The default is qualified as partial when the State does not reimburse part of its obligations.

The government itself can declare default by announcing that it is ceasing to repay its debt maturities, as Russia did in 1998. The announcement can also come from a rating agency after a grace period of 30 days following the observation of the non-payment.

The default can also be formalized by a private creditor, publicly revealing that a country has stopped reimbursing it, or even by the American agency ISDA (International Swaps and Derivatives Association), which governs CDS, a sort of insurance against default of payment.

Can the State be forced to repay its loans?

There is no guarantee that sovereign borrowings will be repaid.

Contrary to a case of default of payment by a company, where it is possible to recover assets by way of reimbursement, it is not, on the other hand, possible in the case of a characterized default of payment for a State, to seize a public good located in this country to sell it, according to the experts interviewed by AFP.

Read alsoMoscow adopts a list of “hostile” countries which will be reimbursed … in rubles

It is nevertheless possible to restructure the debt, which means rescheduling repayments and, most often, reducing or canceling debts.

This implies that the country is in

“default”

, but that it nevertheless hopes to reach an agreement with its creditors.

What loan is it in the case of Russia?

Russia has a bond loan which matures on April 4 and which concerns two billion dollars.

"This loan was issued on the London Stock Exchange in US dollars

," explains Slim Souissi, deputy director of the IUP in Caen, a banking specialist who worked for Fitch and wrote his thesis on state failure.

The question will be whether or not Russia has been able to pay its debt maturities on April 4, its creditors being mainly American investment funds.

What are the risks that default will materialize?

In the case of Russia, credit rating agencies, including Fitch, S&P Global Ratings and Moody's, consider that it is a question of will and that the loans may not be reimbursed in full in the face of sanctions taken by the Western countries in response to the Russian invasion of Ukraine.

“The country has the means to repay this debt issued on the financial markets, but can decide not to do so to respond, for example, to Western financial sanctions,”

explains the professor.

Russia, which has almost doubled its stock of gold and foreign currencies since 2014-2015, has foreign exchange reserves which reached more than 640 billion dollars as of February 18.

To preserve them, Moscow has also recently limited the outflow of currencies abroad.

What are the consequences if the default hypothesis is confirmed?

"The creditors will lose the amounts lent but this should not cause a systemic crisis,"

said Slim Souissi.

A conflicted debt restructuring arrangement seems out of place to debt specialists.

A payment default automatically cuts off a statement of the financial markets and jeopardizes its possible return for a few years.

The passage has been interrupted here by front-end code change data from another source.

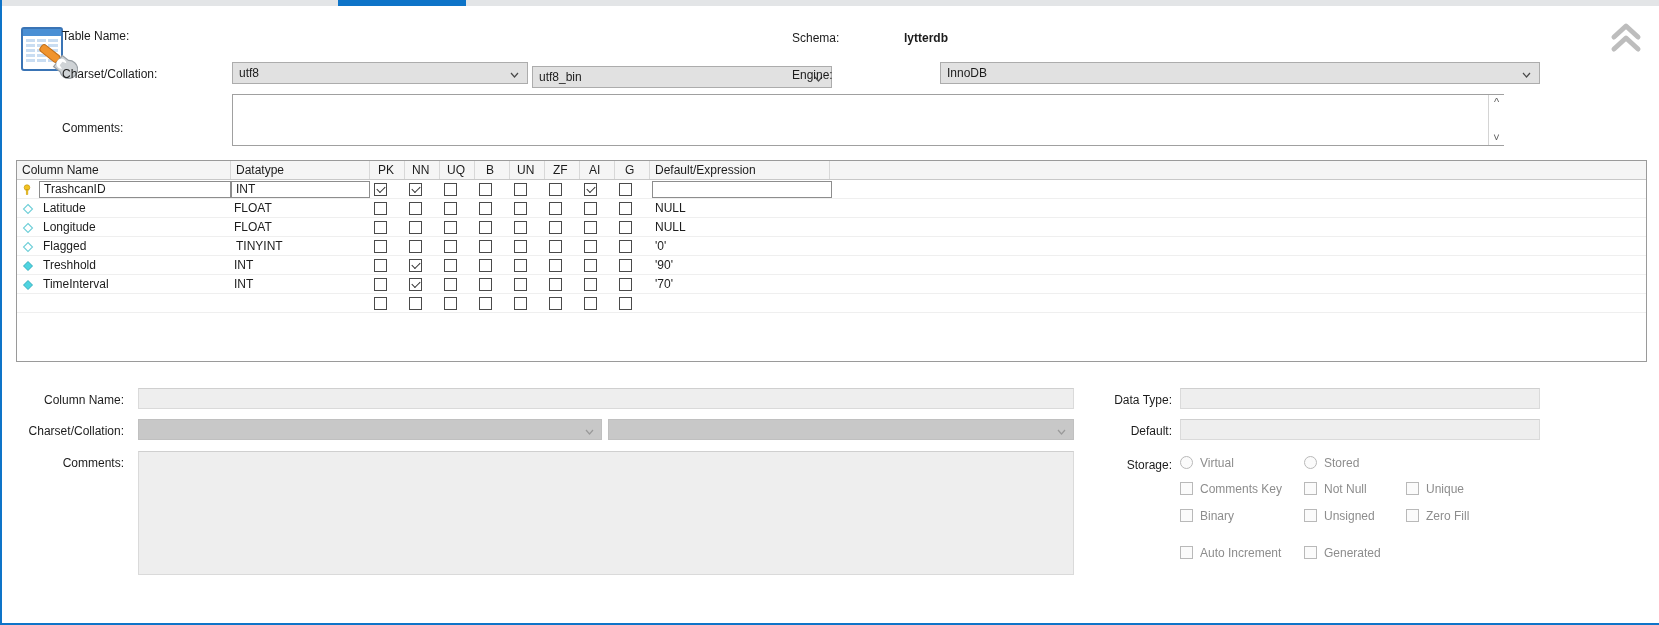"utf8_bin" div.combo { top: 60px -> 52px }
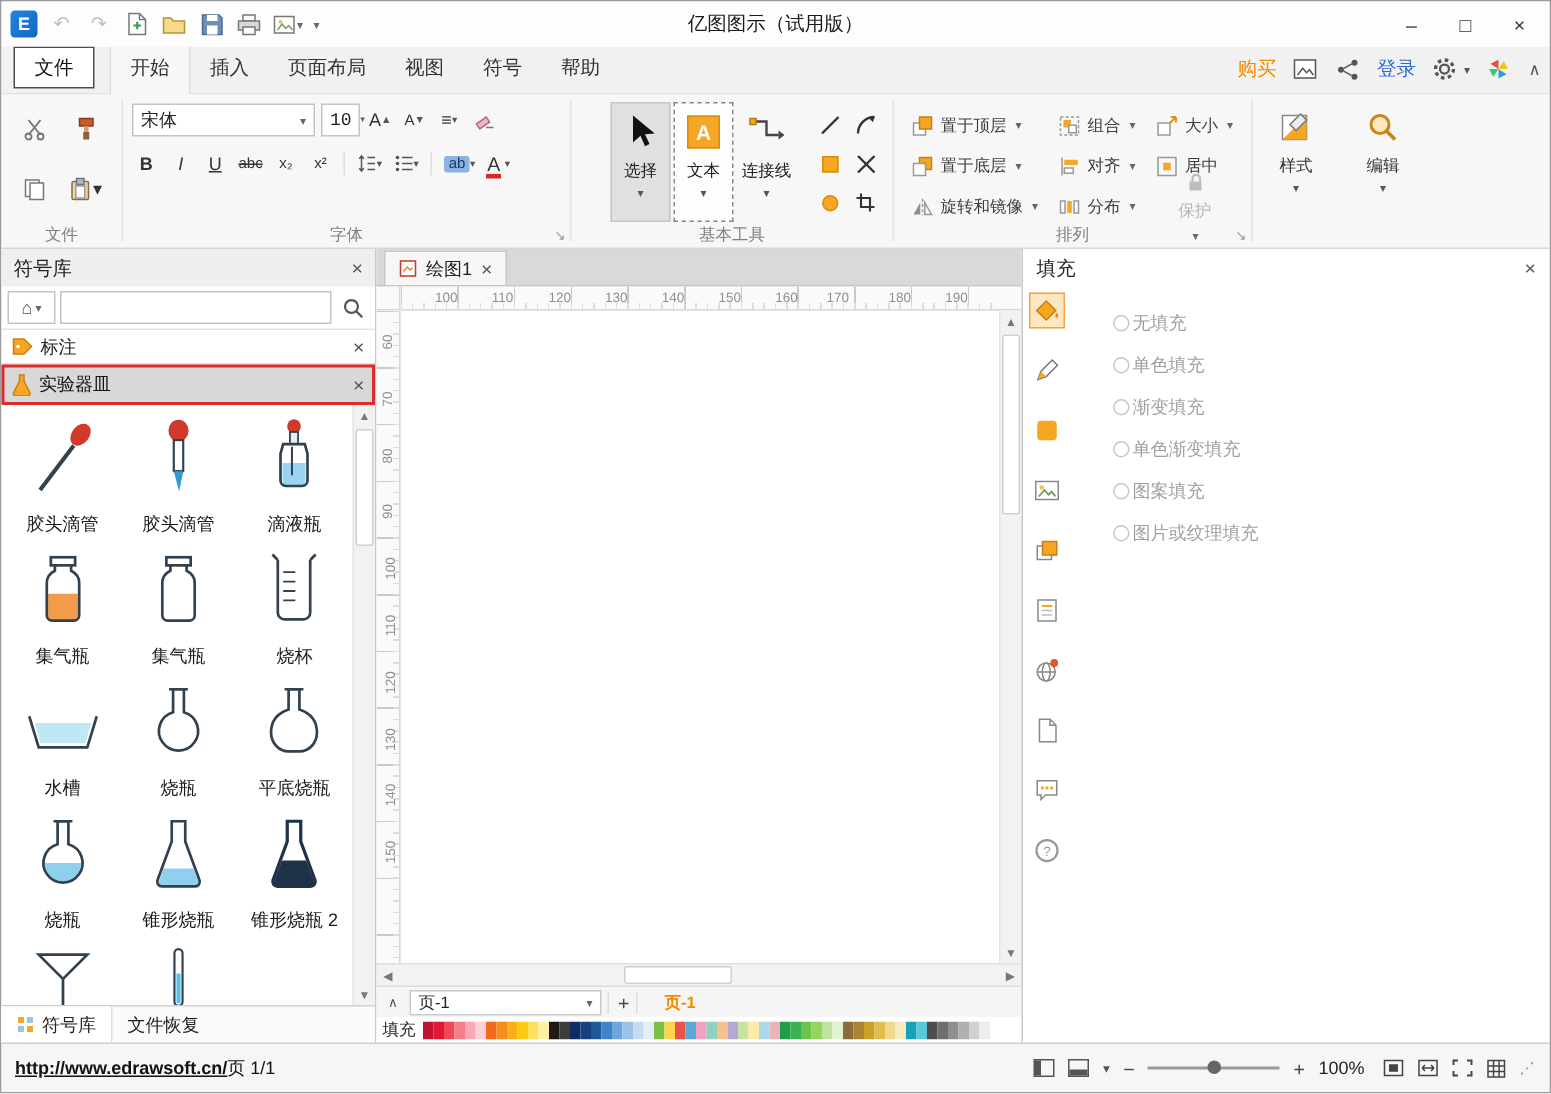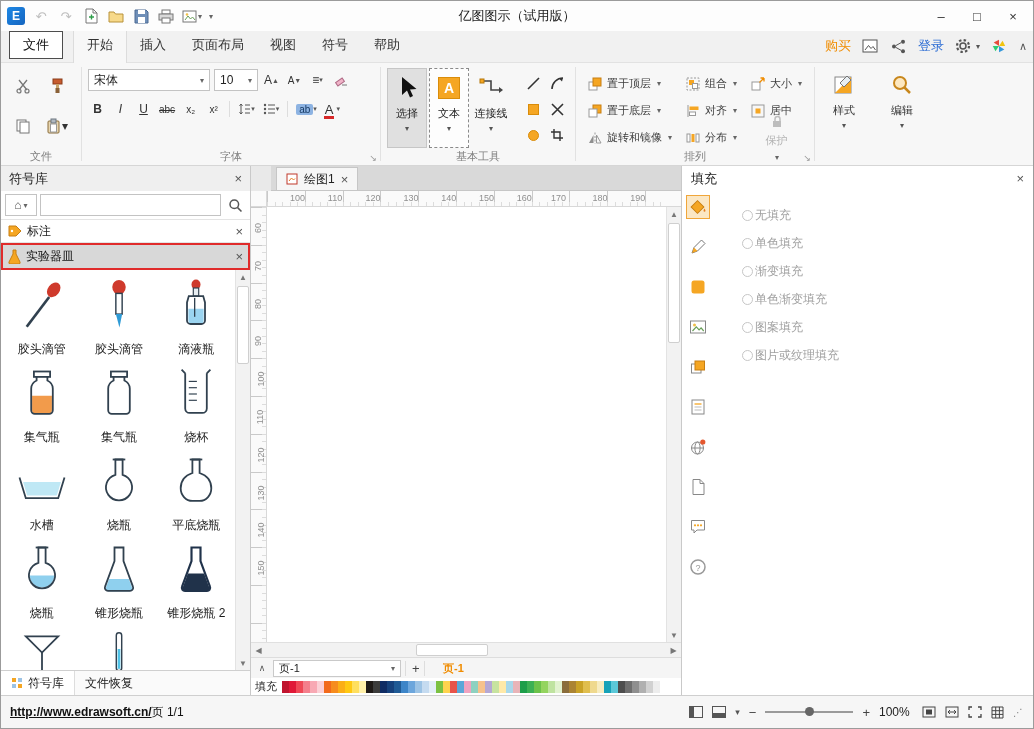"10" .combo.font-size { font-family: none -> Liberation Mono, monospace; width: 44px -> 26px }
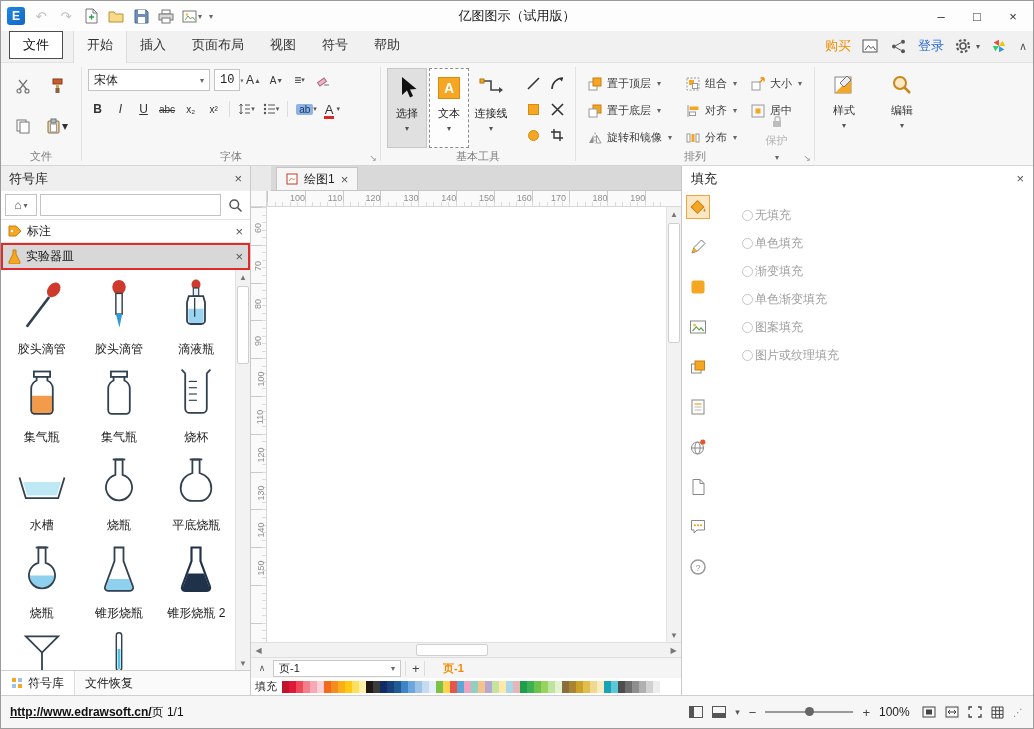"选择" .big-tool.pressed { margin-left: none -> 20px }
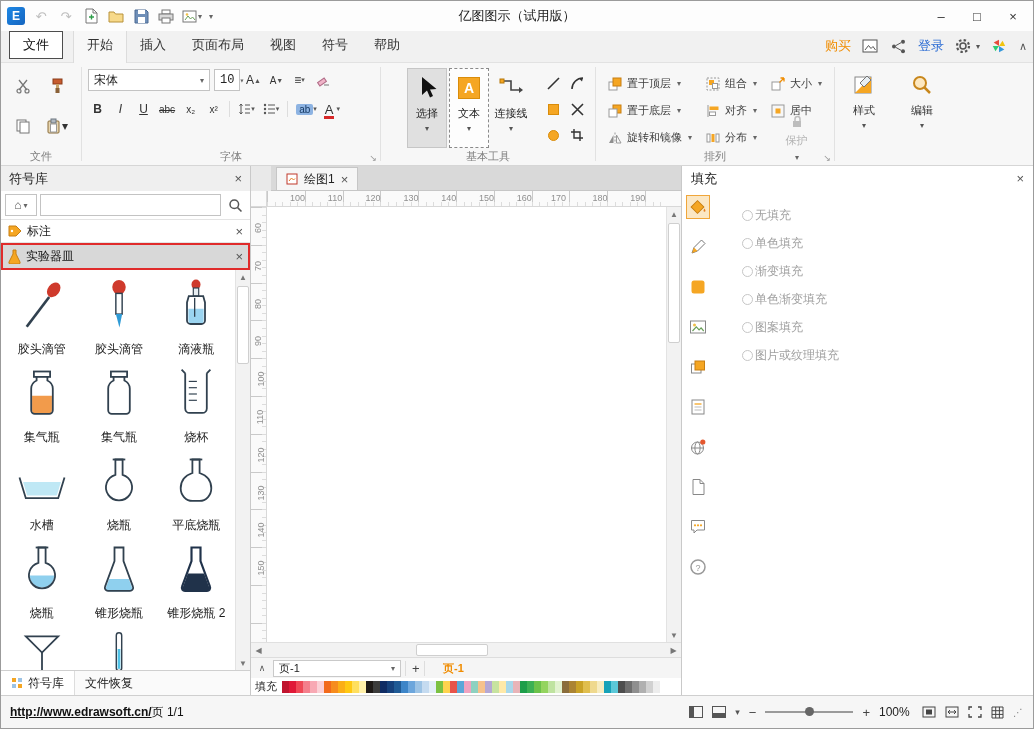"绘图1" .doc-tabs { margin-left: 20px -> none }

It took twelve years for Russia to be able to return to borrow on the markets after defaulting on its domestic debt in 1998, when its economy was destabilized by a financial groundswell from Asia.

Source: lefigaro

All news articles on 2022-03-09

Similar news:

Trends 24h

Latest

© Communities 2019 - Privacy

The information on this site is from external sources that are not under our control.
The inclusion of any links does not necessarily imply a recommendation or endorse the views expressed within them.